Unless a couple has multiple children and wishes to name a particular child as their executor (vs. one of the other children), there probably will not be any difference in who gets what, regardless of whether they created a will.
The Medicaid caveat
Once one spouse is enrolled in the Medicaid program, however, all of this changes.
For example, if the at-home spouse dies before the nursing home spouse, then all of the assets (bank accounts, personal property, real estate, auto, etc.) of the at-home spouse will pass into the name of the nursing home spouse. Since the Medicaid program limits the assets of a recipient of Medicaid benefits to $2,000, this most likely will immediately cause the nursing home spouse to become disqualified because they have too much money and are considered "over-resourced."
Note that in these situations, some (or even all) of the assets that come from the at-home spouse may be exempt under the Medicaid program. For instance, if the nursing home spouse used to reside in the home, then that house would be an exempt asset and not cause disqualification. The same rule applies to personal property and possibly even the couple's car. Money in the bank, however, would clearly be a problem, if it pushes the nursing home spouse above the $2,000 limit.
Even if all of the assets are exempt, this exposes the nursing home spouse to "recoupment" or "estate recovery" measures being taken upon their death. Under this law, the state must file a claim against the estate of a deceased Medicaid recipient who was at least age 55 or was in a nursing home at the time they received Medicaid. Since the assets are now titled in the name of the nursing home spouse (after the death of the at-home spouse with no will), the assets may have to be sold to repay the state.
How a new will can help protect assets
If the at-home spouse has a new will made, it may be possible to eliminate (or at least minimize) the ability of the state to recoup under the previously-discussed law. This process can get complicated.
It is not as easy as bypassing the nursing home spouse entirely and just leaving everything to the children because, under the laws of every state, a surviving spouse has the right to a certain portion of the estate of their deceased spouse, regardless of the terms of the will. In some states, this portion is one-half, in others it is one-third, and so on. In these situations, the state would treat the nursing home spouse as if she received that one-half (or one-third, as the case may be) and then gifted it to the persons who actually received the money under the will (usually the children).
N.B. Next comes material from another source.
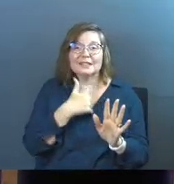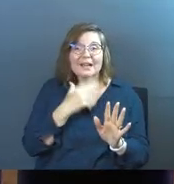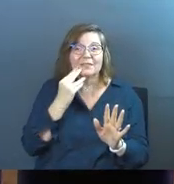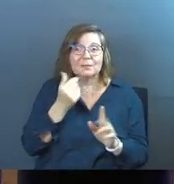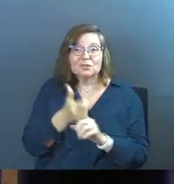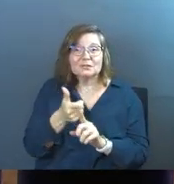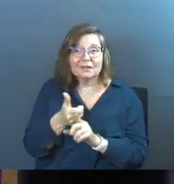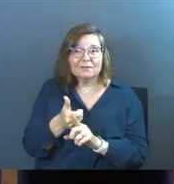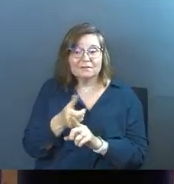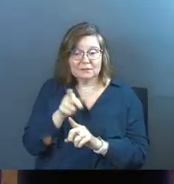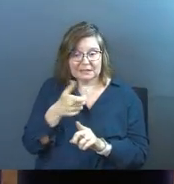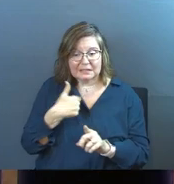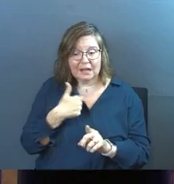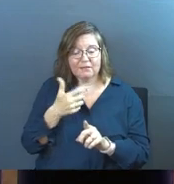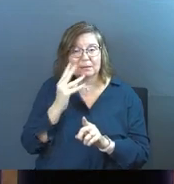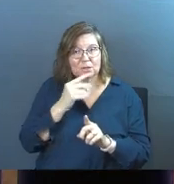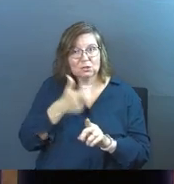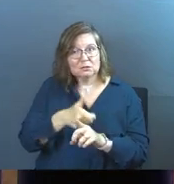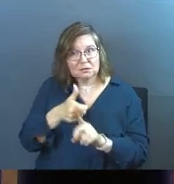have an experience.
This gift is considered a disqualifying transfer, resulting in a penalty period that can be many months long, and during which Medicaid will not pay for the expenses of the nursing home spouse.
As you can see, there are many moving parts in this situation and you need an experienced Medicaid planning attorney to draft the at-home spouse's will, one who is aware of how to minimize the spouse's "statutory share" so as to leave as little as possible to the surviving spouse without causing Medicaid disqualification. In some cases—depending on state law—leaving the statutory share in a special needs trust for the surviving spouse may be the best solution. In any event, it is clear that some type of new will is always going to be needed once it is clear that one spouse will be receiving Medicaid for a nursing home stay.